● Selected passage:
--- start ---
NEW DELHI - The World Bank Thursday raised its India GDP growth forecast for 2024-25 (Apr-Mar) by 40 basis points to 7.0% on the back of robust agricultural output and expectations of improving private consumption. The multilateral agency retained its growth forecast for FY26 at 6.7%. The Indian economy had expanded 8.2% in FY24.

 

"Larger-than-expected agricultural output, along with policies designed to raise employment growth, are expected to contribute to strong private consumption growth, while growth in public consumption is projected to moderate in line with budgeted fiscal consolidation," the World Bank said in its October edition of the South Asia Development Update.


Even with the sharp upward revision, the multilateral agency's growth forecast for India remains 20 bps below the Reserve Bank of India's projection of 7.2% for FY25. For FY26, too, the World Bank's forecast is lower than the RBI's, which sees GDP growing 7.1% next year.

 

According to the multilateral development bank, robust growth likely continued in Jul-Sept after the GDP expanded 6.7% in the quarter ended June. Even as the Apr-Jun growth print was at a five-quarter low, it reflected a strong recovery in private consumption and resilient services exports, the World Bank said.
--- end ---
● Prompt 1:
Answer these from the passage on India's growth forecast:
(a) By how many basis points did the World Bank raise its India GDP growth forecast for 2024-25, and to what figure?
(b) What GDP growth does the RBI see for FY26?
(c) By how much did GDP expand in the quarter ended June?

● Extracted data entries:
--- start ---
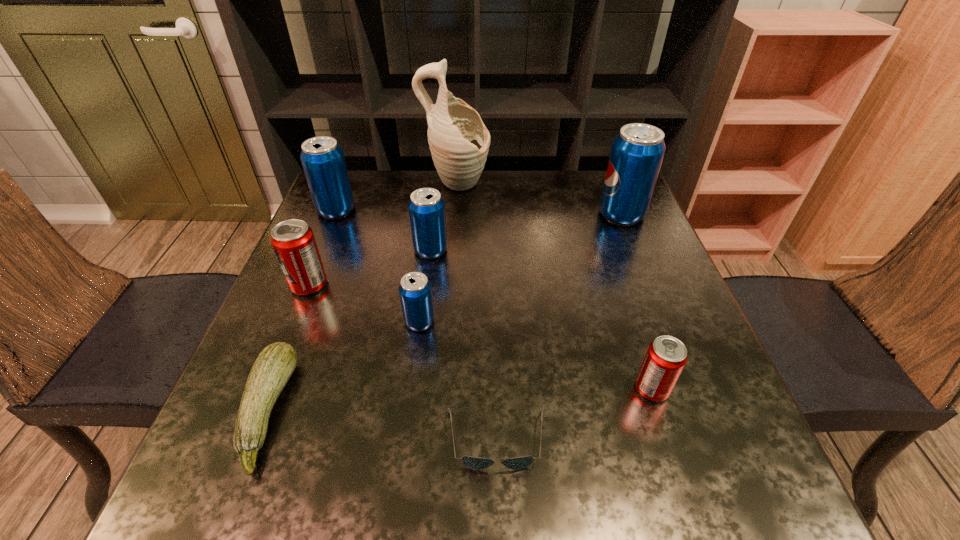
Image resolution: width=960 pixels, height=540 pixels. In order to click on empty space that is in between the smaller red soda can and the green zucchini in this screenshot , I will do `click(460, 400)`.

Find the location of a particular element. The width and height of the screenshot is (960, 540). unoccupied area between the smaller red soda can and the smallest blue pop soda is located at coordinates (536, 355).

Locate an element on the screen. vacant space that is in between the nearer red soda can and the tallest object is located at coordinates pos(554,287).

Where is `free space between the third tallest object and the left red soda can`? The image size is (960, 540). free space between the third tallest object and the left red soda can is located at coordinates (323, 247).

Identify the location of free spot between the eighth tallest object and the sunglasses. This screenshot has height=540, width=960. (382, 425).

Locate an element on the screen. This screenshot has height=540, width=960. vacant point located between the second smallest blue pop soda and the leftmost blue pop soda is located at coordinates (383, 230).

You are a GUI agent. You are given a task and a screenshot of the screen. Output one action in this format:
    pyautogui.click(x=<x>, y=<y>)
    Task: Click on the vacant area that lies between the tallest object and the sunglasses
    
    Given the screenshot: What is the action you would take?
    pyautogui.click(x=476, y=313)

Identify the location of vacant point located between the shortest object and the nearest soda can. (574, 414).

Identify the location of free area in between the smaller red soda can and the farther red soda can. pos(480,337).

Identify which object is the sixth nearest to the fourth nearest soda can. Please provide its 2D coordinates. Your answer should be formatted as a tuple, i.e. [(x, y)], where the tuple contains the x and y coordinates of a point satisfying the conditions above.

[(476, 463)]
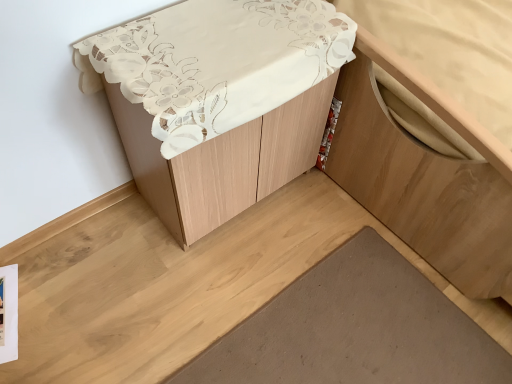
In order to click on vacant space in between brown matte wood plank at lower center and matte white cabinet at center in this screenshot , I will do `click(244, 264)`.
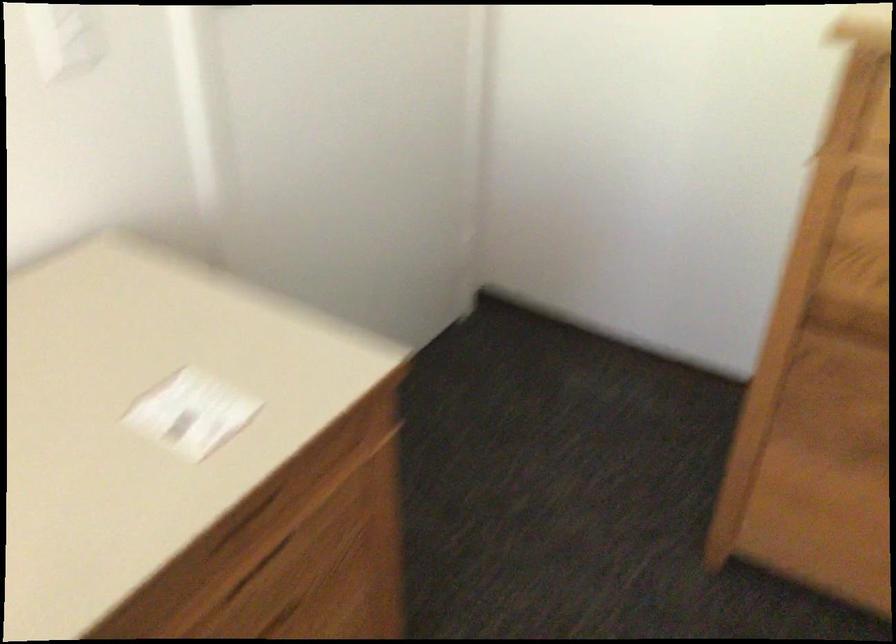
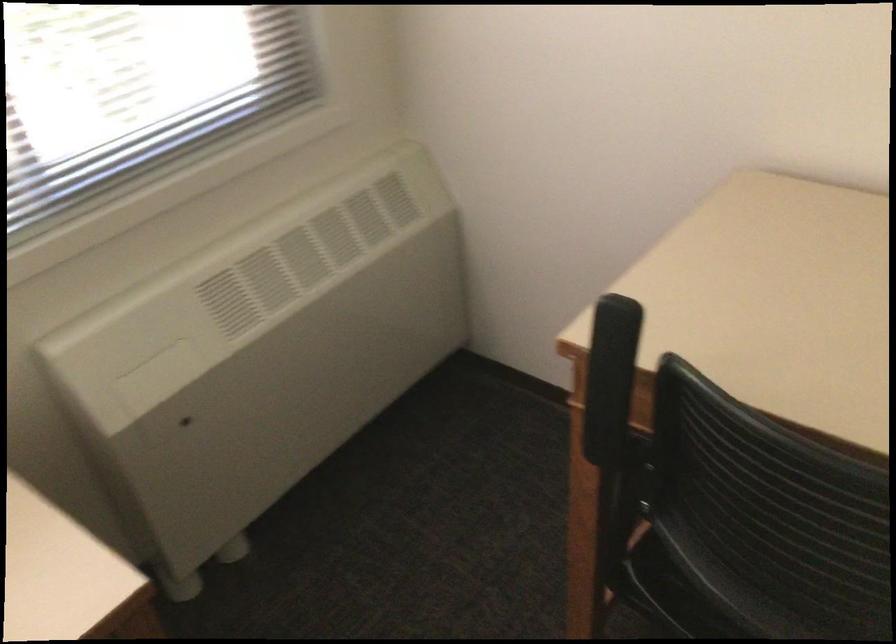
The first image is from the beginning of the video and the second image is from the end. How did the camera likely rotate when shooting the video?

The camera's rotation is toward left-down.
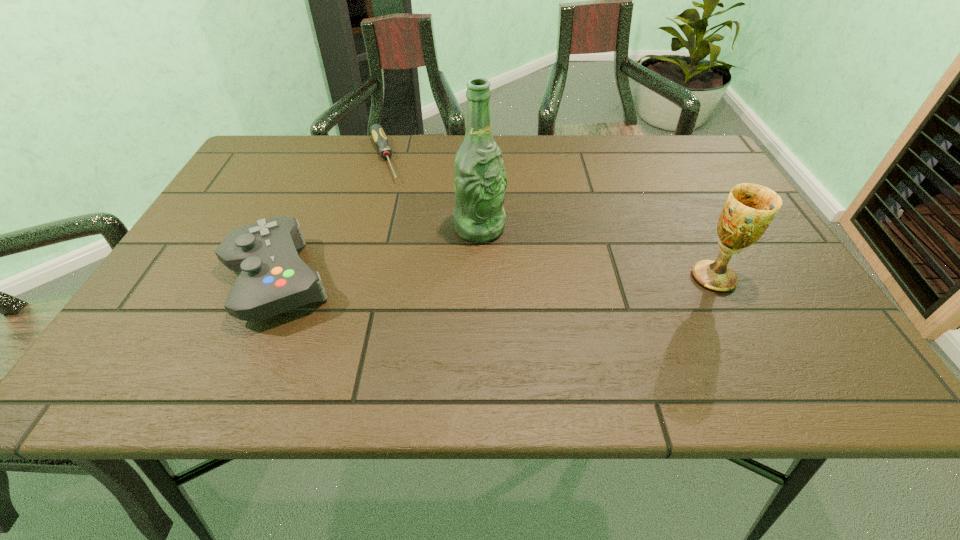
--- end ---
● Prompt 2: In the rows, take the lines from the one containing "The first image" through the end of the rows and substitute "clip" for each "video", leaving everything else unchanged. Give back only those lines, without the pictures.

● Written reply 1:
(a) By 40 basis points, to 7.0%.
(b) 7.1%.
(c) 6.7%.

● Written reply 2:
The first image is from the beginning of the clip and the second image is from the end. How did the camera likely rotate when shooting the clip?

The camera's rotation is toward left-down.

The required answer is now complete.